> [WHAT TO WORK ON]:
[a] In the BeautifulSoup scraping tutorial, what file name is the page content written to?
[b] Extend the BeautifulSoup scraping tutorial by writing the next part after its final line.

> [PASSAGE]:
..............................
Let us check the number of character on the page

In [11]:
len(Page_content)

420795

The page contains over 420000 charcters.Here are the first 1000 character of the page:

In [12]:
Page_content[:1000]

'\n\n<!DOCTYPE html>\n<html\n    xmlns:og="http://ogp.me/ns#"\n    xmlns:fb="http://www.facebook.com/2008/fbml">\n    <head>\n         \n\n        <meta charset="utf-8">\n\n\n\n\n        <script type="text/javascript">var IMDbTimer={starttime: new Date().getTime(),pt:\'java\'};</script>\n\n<script>\n    if (typeof uet == \'function\') {\n      uet("bb", "LoadTitle", {wb: 1});\n    }\n</script>\n  <script>(function(t){ (t.events = t.events || {})["csm_head_pre_title"] = new Date().getTime(); })(IMDbTimer);</script>\n        <title>Feature Film,\nRating Count at least 25,000,\nAction\n(Sorted by IMDb Rating Descending) - IMDb</title>\n  <script>(function(t){ (t.events = t.events || {})["csm_head_post_title"] = new Date().getTime(); })(IMDbTimer);</script>\n<script>\n    if (typeof uet == \'function\') {\n      uet("be", "LoadTitle", {wb: 1});\n    }\n</script>\n<script>\n    if (typeof uex == \'function\') {\n      uex("ld", "LoadTitle", {wb: 1});\n    }\n</script>\n\n        <link rel="

We can write the page content to a file, which then allows us to view the page locally within Jupyter using "File > Open": . Once you open the file you will the exact page but the only difference is the links will not be working.

In [13]:
with open('Top_Rated_Action_Movies.html',"w") as file:
    file.write(Page_content)

### BeautifulSoup to parse the HTML source code
Beautiful Soup is a Python library for pulling data out of HTML and XML files. It works with your favorite parser to provide idiomatic ways of navigating, searching, and modifying the parse tree. It commonly saves programmers hours or days of work.

*Lets install and import the Beautiful Soup Library*

In [14]:
!pip install beautifulsoup4 --upgrade --quiet

In [15]:
from bs4 import BeautifulSoup

Here we will create BeautifulSoup object **doc** which will contain the parsed content of the page

In [16]:
doc = BeautifulSoup(response.text,'html.parser')

Checking type of doc

In [17]:
type(doc)

bs4.BeautifulSoup

BeautifulSoup has several properties and methods which will help in extracting the data. For example we can use the '.title' property to get the title of the page.

In [18]:
doc.find('title')

<title>Feature Film,
Rating Count at least 25,000,
Action
(Sorted by IMDb Rating Descending) - IMDb</title>

### Let us create a Function Get_imdb_Pages_url that will store the links of all pages which we want to scrap.
..............................
> [INFORMATION SHOWN]:
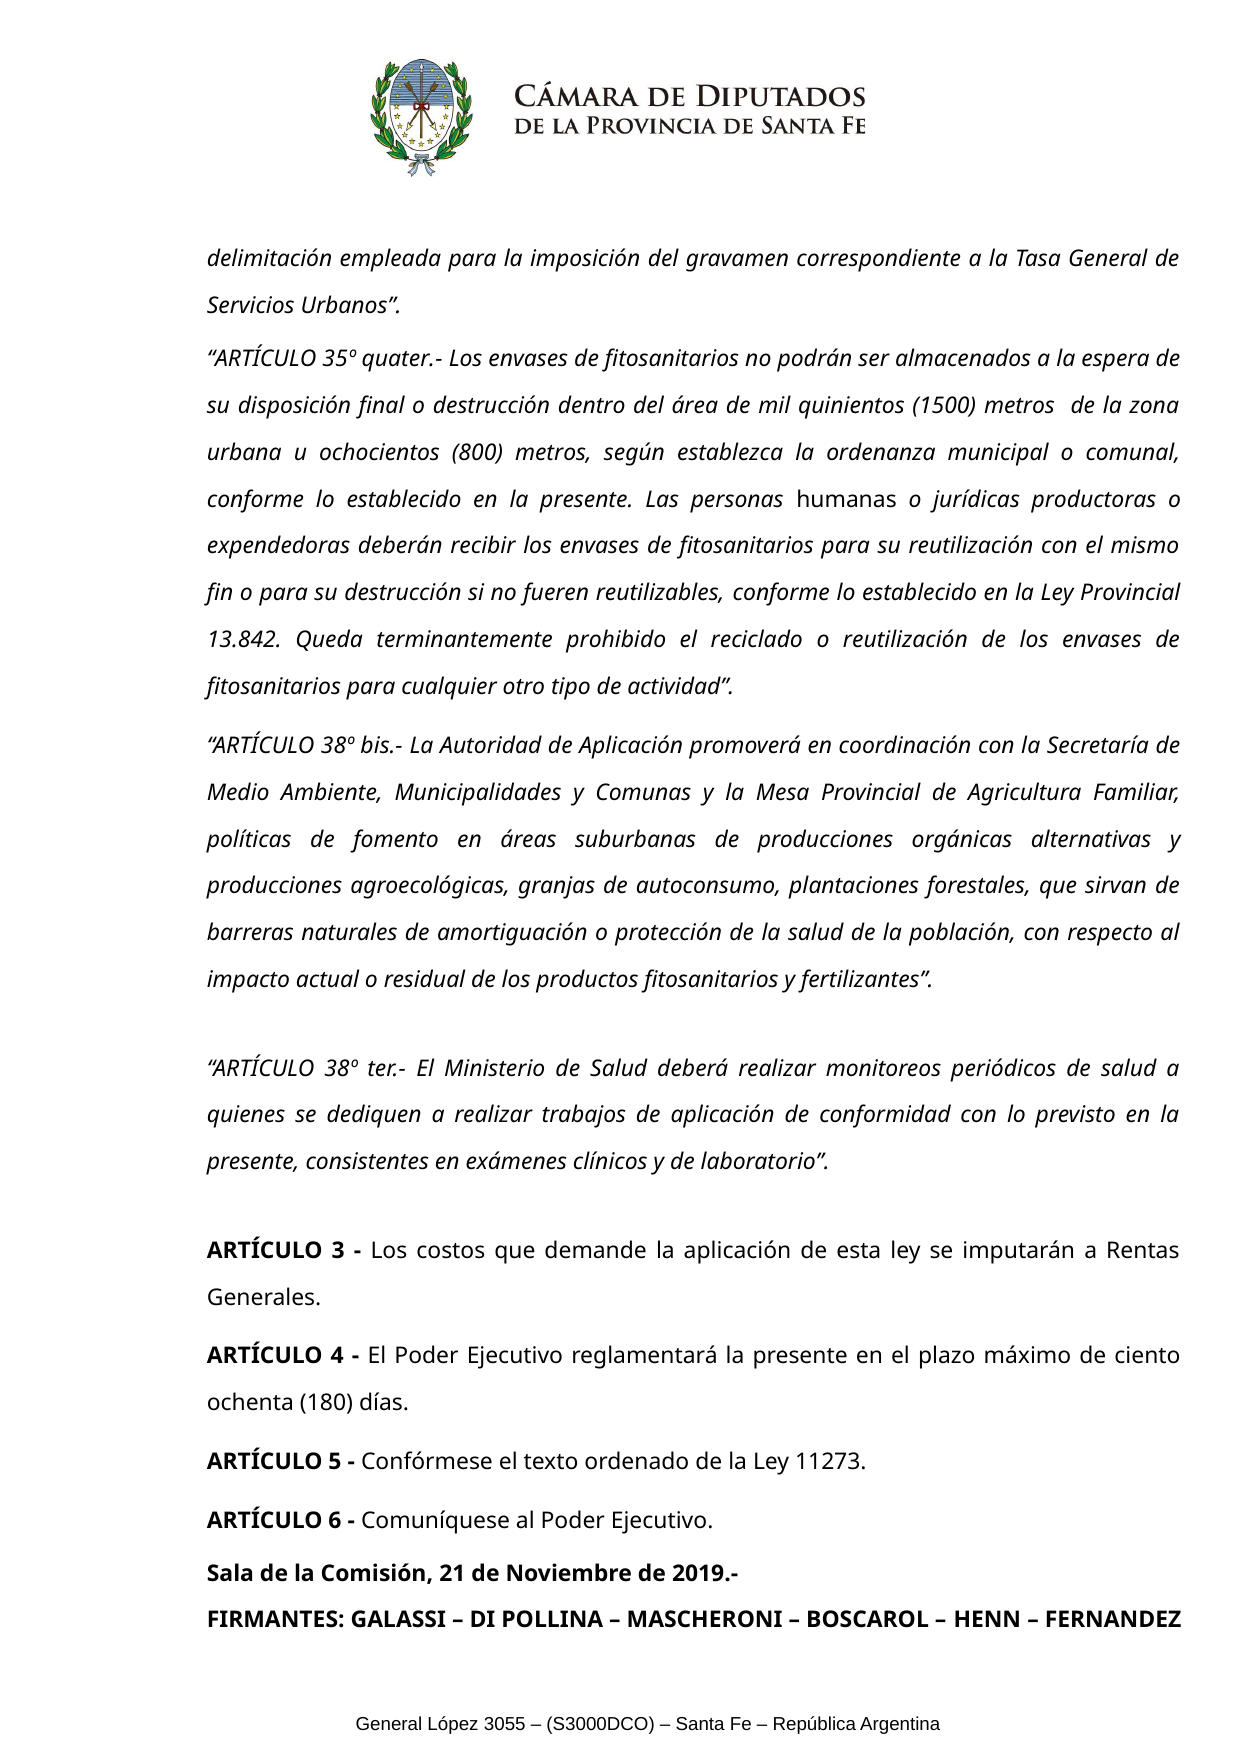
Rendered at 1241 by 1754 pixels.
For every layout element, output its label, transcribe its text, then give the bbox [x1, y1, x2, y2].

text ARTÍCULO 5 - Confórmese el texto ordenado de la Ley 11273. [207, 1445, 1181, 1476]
..............................
> [OUTPUTS FOR THE TASKS]:
[a] Top_Rated_Action_Movies.html

[b]
In [19]:
Base_Url = 'https://www.imdb.com/search/title/?title_type=feature&num_votes=25000,&genres=action&sort=user_rating,desc&start='
def Get_imdb_Pages_Url(Base_Url):
    URL_List = []
    for i in range(1,25000,50): # Using this loop to reterive url for different pages
        urls = Base_Url +str(i) +"&ref_=adv_nxt%27"
        URL_List.append(urls)
    return URL_List

In [20]:
Get_imdb_Pages_Url(Base_Url)

['https://www.imdb.com/search/title/?title_type=feature&num_votes=25000,&genres=action&sort=user_rating,desc&start=1&ref_=adv_nxt%27',
 'https://www.imdb.com/search/title/?title_type=feature&num_votes=25000,&genres=action&sort=user_rating,desc&start=51&ref_=adv_nxt%27',
 'https://www.imdb.com/search/title/?title_type=feature&num_votes=25000,&genres=action&sort=user_rating,desc&start=101&ref_=adv_nxt%27',
 'https://www.imdb.com/search/title/?title_type=feature&num_votes=25000,&genres=action&sort=user_rating,desc&start=151&ref_=adv_nxt%27',
 'https://www.imdb.com/search/title/?title_type=feature&num_votes=25000,&genres=action&sort=user_rating,desc&start=201&ref_=adv_nxt%27',
 'https://www.imdb.com/search/title/?title_type=feature&num_votes=25000,&genres=action&sort=user_rating,desc&start=251&ref_=adv_nxt%27',
 'https://www.imdb.com/search/title/?title_type=feature&num_votes=25000,&genres=action&sort=user_rating,desc&start=301&ref_=adv_nxt%27',
 'https://www.imdb.com/search/title/?title_t

### Now we can use the Parse_Url to downlaod and parse a web page

In [21]:
def Parse_Url(Base_Url):
    response = requests.get(Base_Url)
    if response.status_code != 200:
        raise Exception("error in getting the page {}".format(base_url))
    page_contents = response.text
    doc = BeautifulSoup(page_contents,'html.parser')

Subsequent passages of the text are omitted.